** Your assignment **
In the data below, how many lines include the word "down"? Give only the number.

** Provided entries **
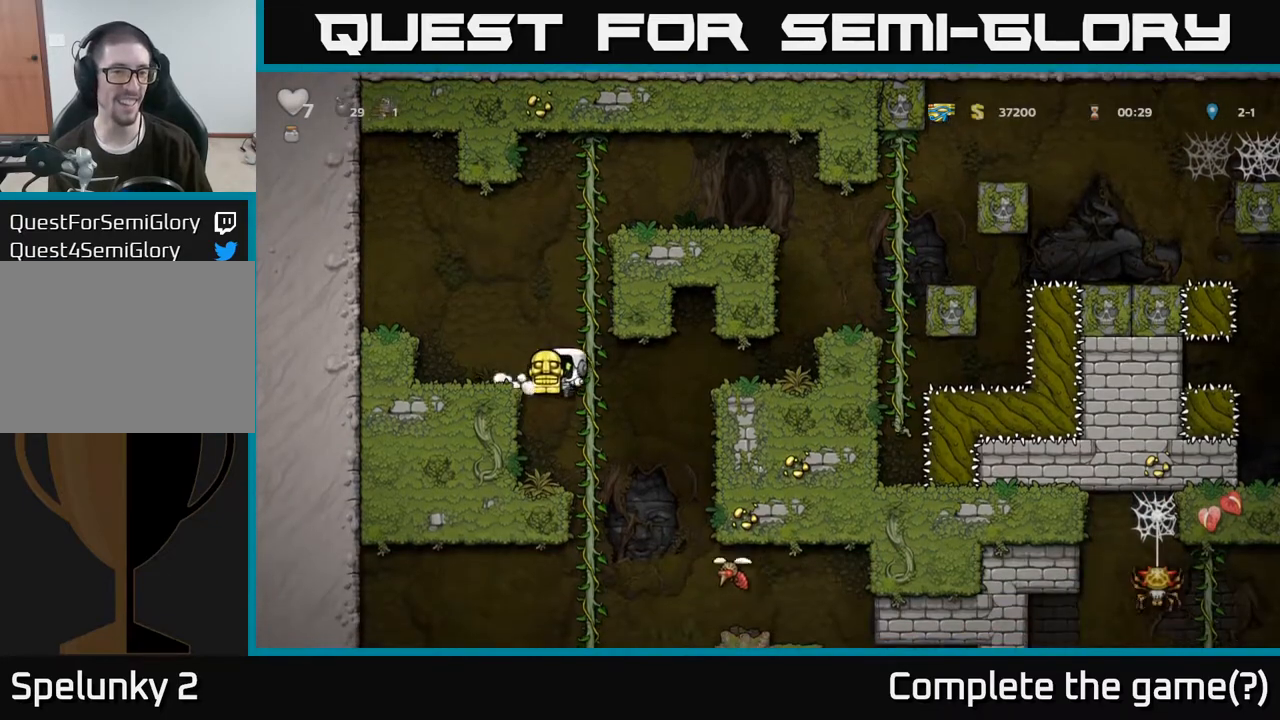
{"buttons": ["A"], "left_stick": "right", "right_stick": "center", "events": [[67, "left_stick", "center"], [467, "A", "down"], [483, "left_stick", "right"]]}
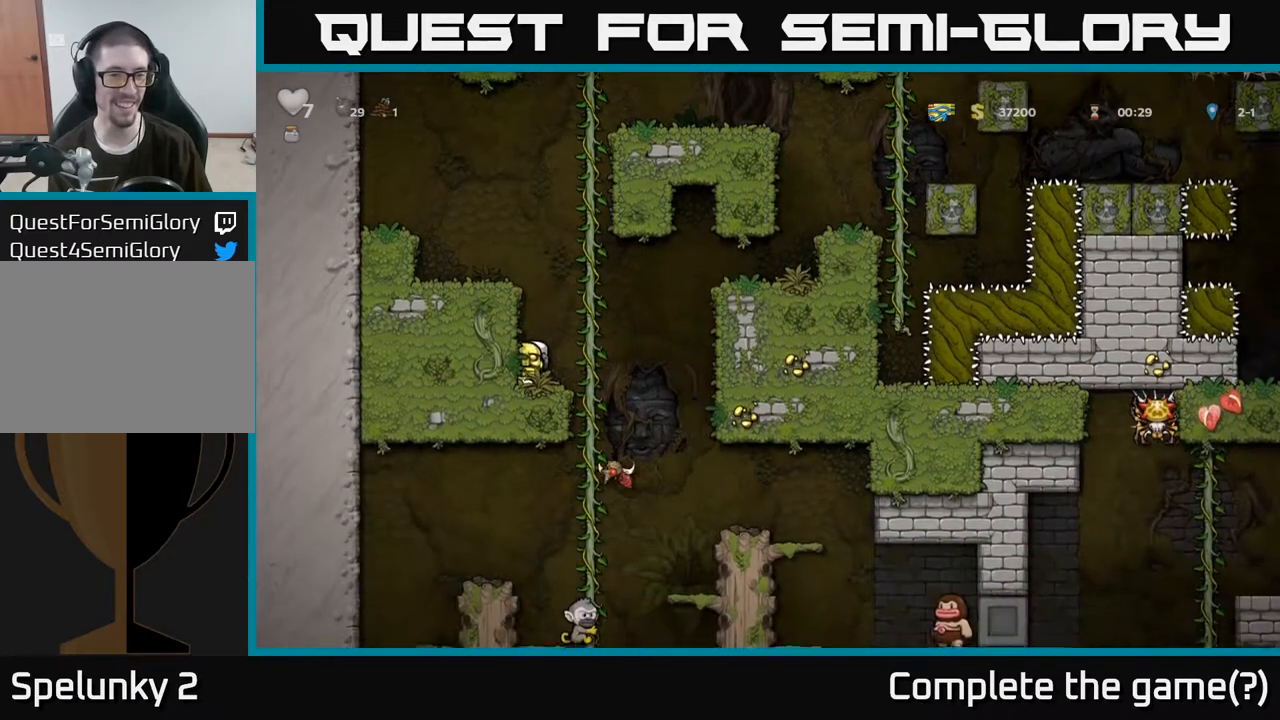
{"buttons": [], "left_stick": "up-left", "right_stick": "center", "events": [[50, "A", "up"], [133, "left_stick", "center"], [383, "left_stick", "left"], [467, "left_stick", "up-left"]]}
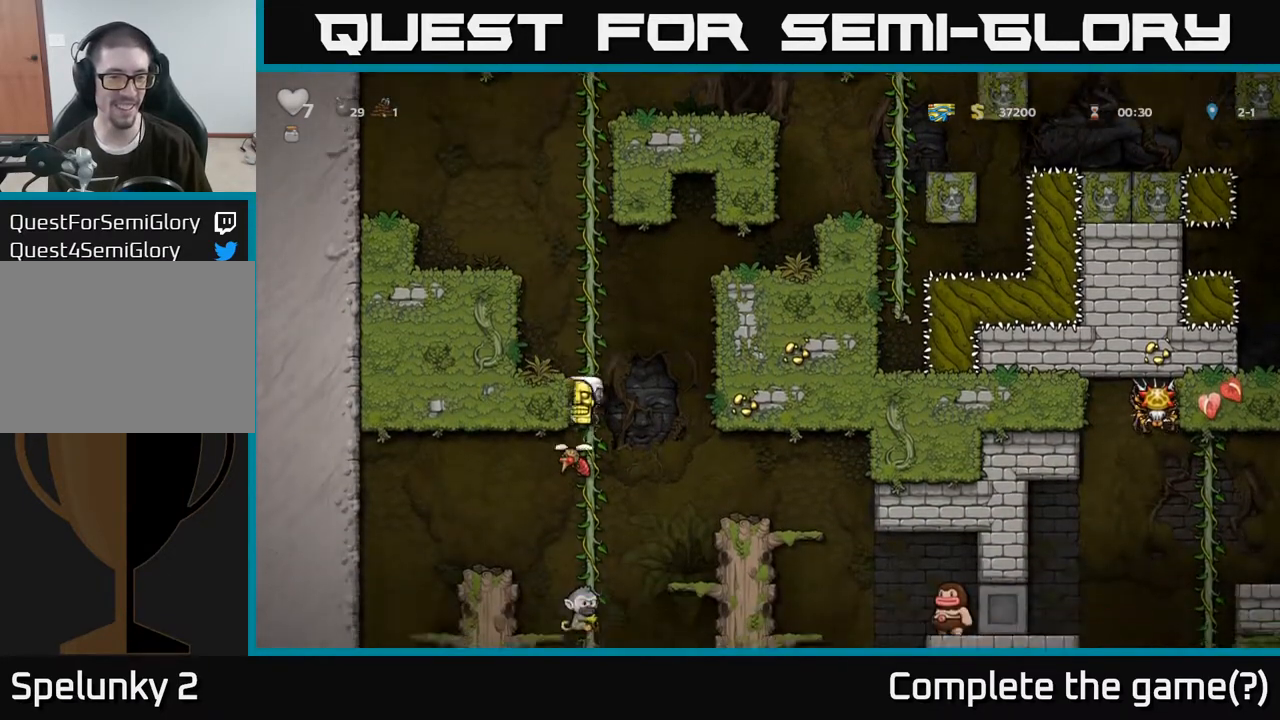
{"buttons": ["A"], "left_stick": "down", "right_stick": "center", "events": [[100, "left_stick", "center"], [433, "left_stick", "down"], [500, "A", "down"]]}
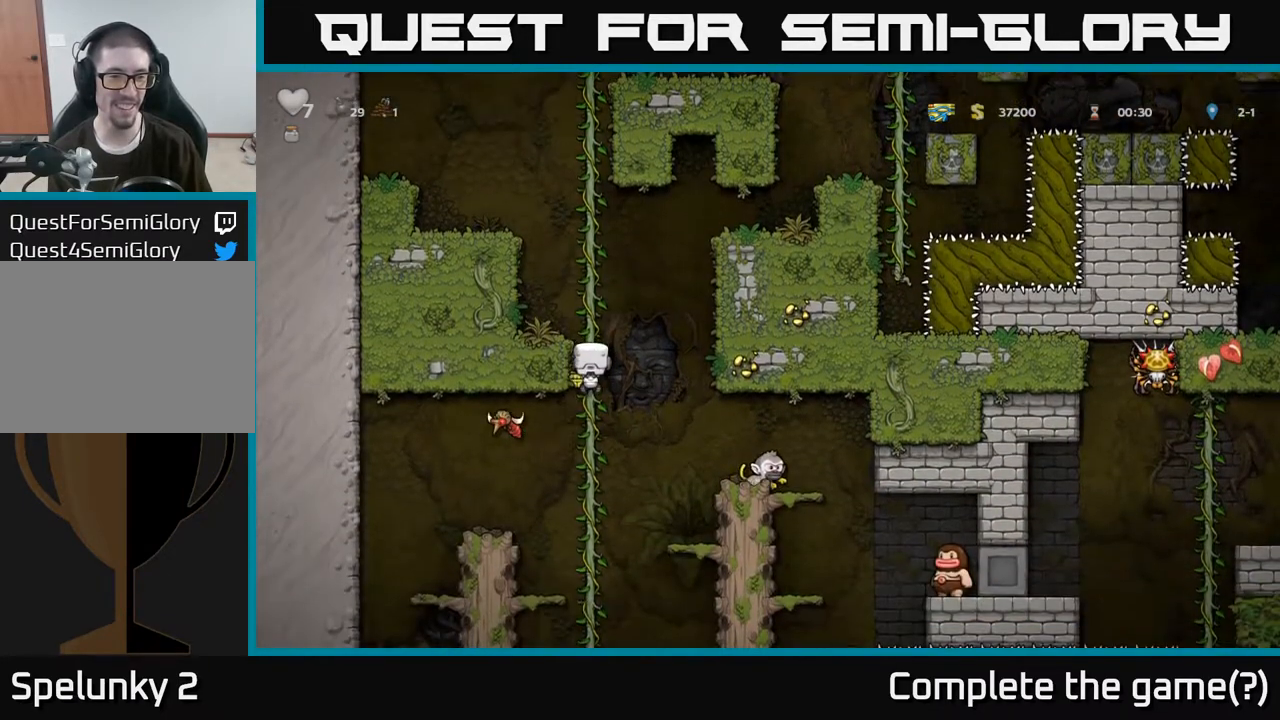
{"buttons": [], "left_stick": "up", "right_stick": "center", "events": [[100, "left_stick", "right"], [117, "A", "up"], [183, "left_stick", "up"], [233, "left_stick", "up-left"], [483, "left_stick", "up"]]}
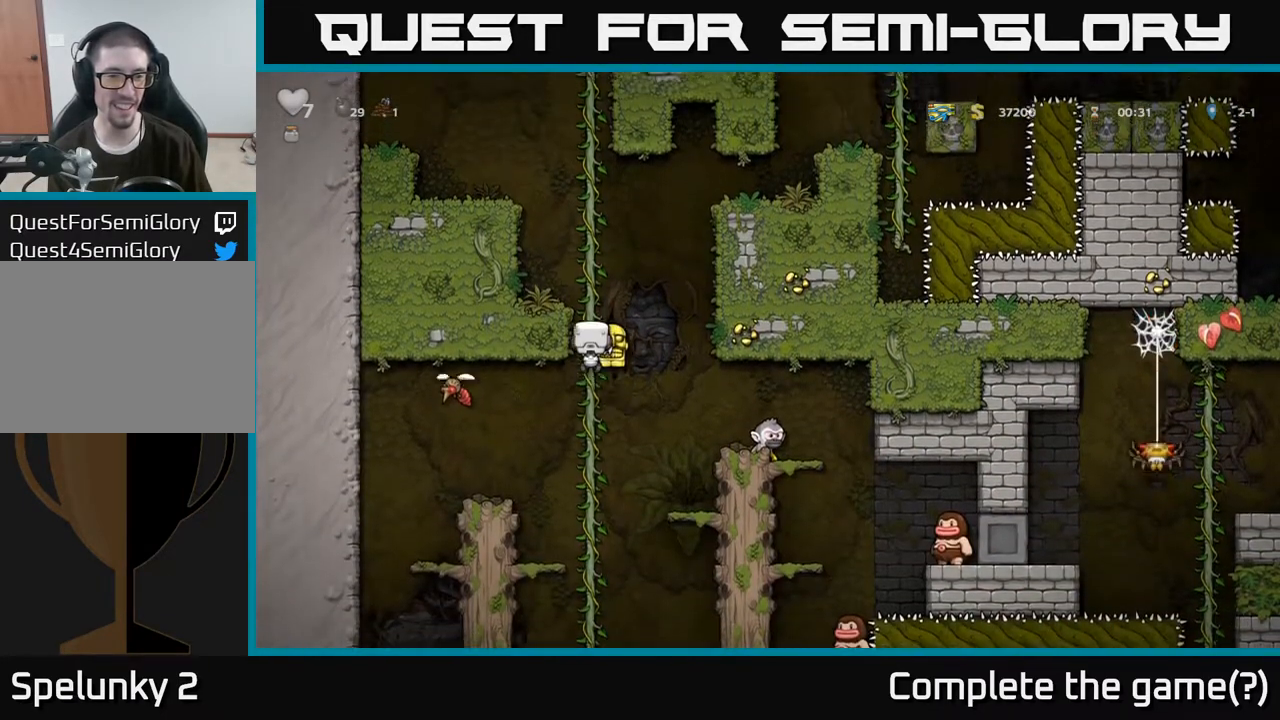
{"buttons": [], "left_stick": "up", "right_stick": "center", "events": [[100, "left_stick", "center"], [417, "left_stick", "up"]]}
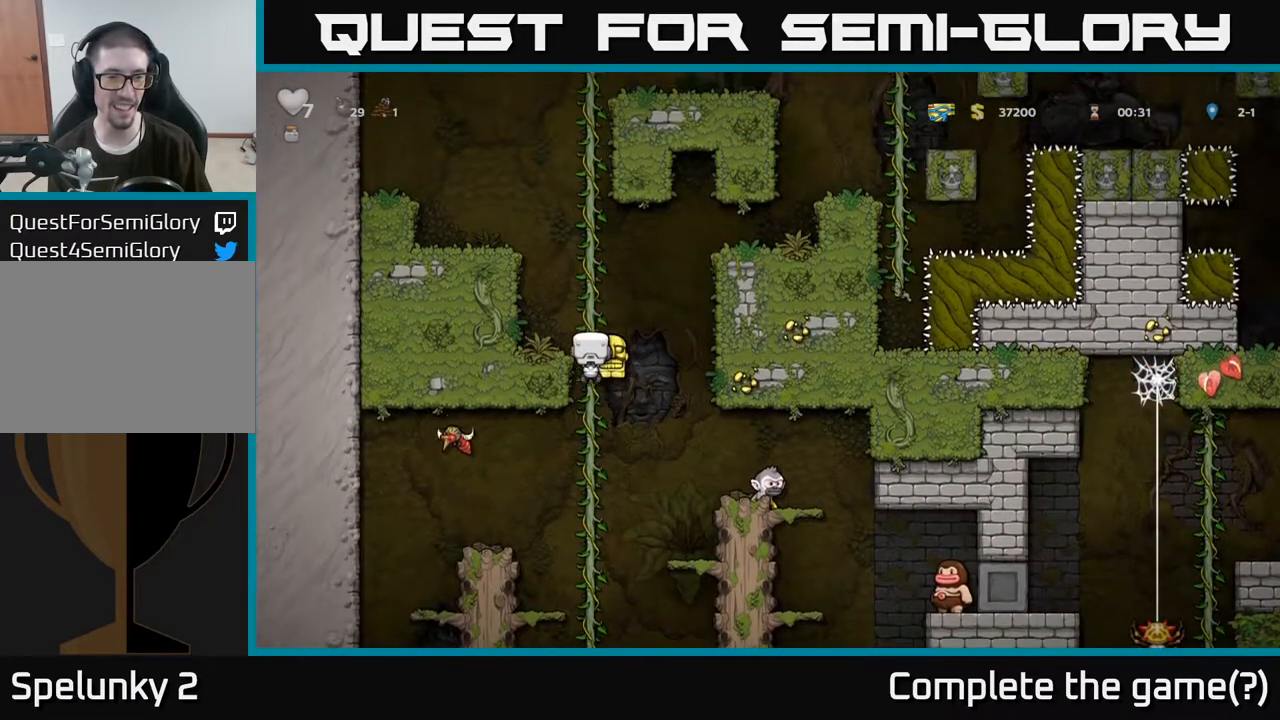
{"buttons": [], "left_stick": "center", "right_stick": "center", "events": [[117, "left_stick", "center"]]}
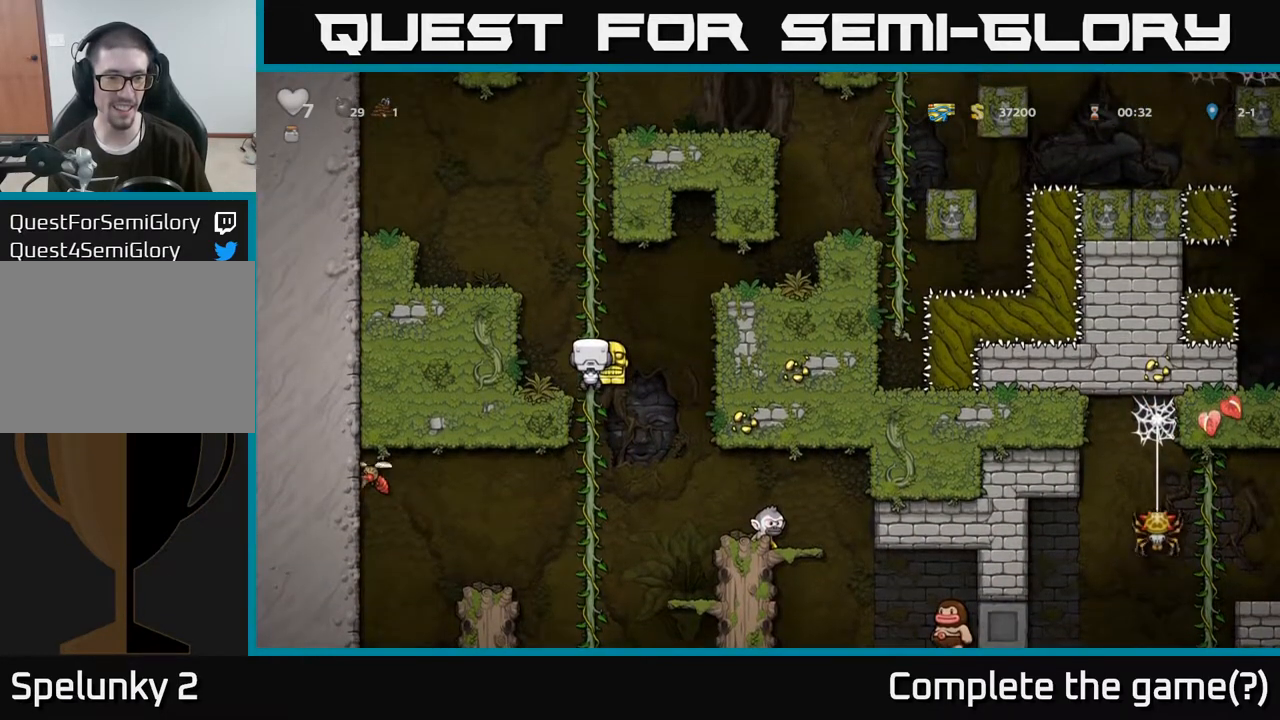
{"buttons": [], "left_stick": "center", "right_stick": "center", "events": []}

** Solved exercise **
2